In the home directory of instance directory on each host where sqllib directory is there.
# find . -type l | xargs chown -h db2psc # find . -user 59705 -group 906 | xargs chown db2psc:db2iadm1 # find . -user 59705 | xargs chown db2psc # find . -group 906 | xargs chgrp db2iadm1
The first command will look for all soft links and update the owner to the db2psc. The second command will look for all files owned by the uid 59705 and gid 906 and change the file ownership to db2psc. Run find command and you should not see any number showing in the uid and gid fields when seeing the listing of all files.
Then we need to run above same commands in /db2sd/db2psc for sqllib_shared directory.
Our database mount points were /u00, /u01, /u02, /u03, and /u04. The active logs and archive logs were on /au, /bu. So, repeat same process on all mount points.
Since the uid and gid were messed up, we need to make sure that we did it right; So run db2val command on each host to make sure we did not miss anything.
$ db2val --> on all hosts.
Since we modified things, it is a good idea to again repair the resources.
# db2cluster -cm -repair -resources
Then start the instance.
If some hosts are still in WAITING_FOR_FAILBACK state, follow the steps:
$ ./runall.sh db2cluster -cm -clear -alerts -member 0 $ ./runall.sh db2cluster -cm -clear -alerts -member 1 $ ./runall.sh db2cluster -cm -clear -alerts -member 2 $ ./runall.sh db2cluster -cm -clear -alerts -member 3
Then, wait for 1-2 minutes and the hosts should integrate automatically in the domain.
It is not enough to run above on one hosts only as the alerts scope is global (under sqllib_shared) and local (under sqllib).

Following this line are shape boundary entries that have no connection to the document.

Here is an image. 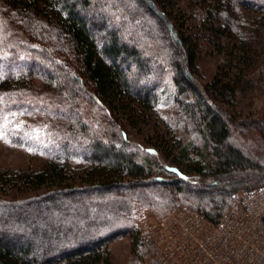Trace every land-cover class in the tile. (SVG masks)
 <instances>
[{
	"label": "trees",
	"instance_id": "obj_1",
	"mask_svg": "<svg viewBox=\"0 0 264 264\" xmlns=\"http://www.w3.org/2000/svg\"><path fill=\"white\" fill-rule=\"evenodd\" d=\"M0 2L26 37V74L60 92L53 104L32 103L56 120L48 149L89 164L73 183L53 160L35 172L0 171L4 191L36 192L0 196V264H114L110 244L125 235L139 259L155 247L136 226L137 208L163 217L185 204L214 223L233 192L264 185V118L239 120L230 109L255 63L253 39L263 42L264 0ZM206 42L224 70L201 83L193 72ZM167 70L190 138L169 129L156 146H139L127 128L154 111ZM5 95L0 102L15 107Z\"/></svg>",
	"mask_w": 264,
	"mask_h": 264
},
{
	"label": "rangeland",
	"instance_id": "obj_2",
	"mask_svg": "<svg viewBox=\"0 0 264 264\" xmlns=\"http://www.w3.org/2000/svg\"><path fill=\"white\" fill-rule=\"evenodd\" d=\"M1 6L0 2V93L6 94L5 98L2 97L5 103L9 95L15 100L14 105H17L12 107L13 104L4 105L0 102V171L7 175L23 171L35 172L53 160L65 165L70 178L67 181L78 182L82 178L79 174H82L89 164L70 152L57 154L56 151L48 149L47 144L52 141L53 130L56 129L53 124L56 120L50 118V110L45 107H33L32 104H53L54 99L61 97L60 92L51 87L43 77L26 74L27 70L22 61L26 55V37L7 19ZM195 24L196 22L189 21L186 28L195 30ZM259 35L263 42H258L257 39L252 42V46L256 48L255 63L242 74L244 87L240 99L235 107L230 108L238 114L239 120L256 121L258 118H264V33L260 31ZM201 46L197 61L199 69L198 72H193V75L199 82L207 83L218 70L223 72L222 55L215 51L213 44L206 42ZM173 90L171 71L167 70L156 89L154 111L146 121H138L134 128H127L129 140L139 146H156L159 136H166L169 129H176L183 139L190 138V135L182 131L180 121L177 120ZM46 187L48 186L40 188L39 191ZM19 193L28 196L36 192L25 188L4 191L0 187V196L9 197ZM183 205L185 204L171 206L163 217ZM136 212L135 223L145 236L144 240L153 239L148 227L149 221L163 218L159 217L160 210L140 207ZM109 248L114 264H151L157 261L156 248L138 259L139 250H132V239L129 235L114 240Z\"/></svg>",
	"mask_w": 264,
	"mask_h": 264
},
{
	"label": "built area",
	"instance_id": "obj_3",
	"mask_svg": "<svg viewBox=\"0 0 264 264\" xmlns=\"http://www.w3.org/2000/svg\"><path fill=\"white\" fill-rule=\"evenodd\" d=\"M148 227L158 254L151 264H264V185L233 192L217 222L178 206Z\"/></svg>",
	"mask_w": 264,
	"mask_h": 264
},
{
	"label": "snow or ice",
	"instance_id": "obj_4",
	"mask_svg": "<svg viewBox=\"0 0 264 264\" xmlns=\"http://www.w3.org/2000/svg\"><path fill=\"white\" fill-rule=\"evenodd\" d=\"M38 134V133H37Z\"/></svg>",
	"mask_w": 264,
	"mask_h": 264
}]
</instances>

Lessons learned: Ask if installing any software as root, if it is going to change uid and gid. As was our case, and we realized this much later in the process. The other lesson is to make sure that the time is synchronized on all hosts.
After instance is started successfully and the database is activated, we need to make sure that our lssam output matches with the original lssam output.
The output of db2hareg should also match.
Set the Tie Breaker back to the original disk using db2cluster -cm -set -tiebreaker command.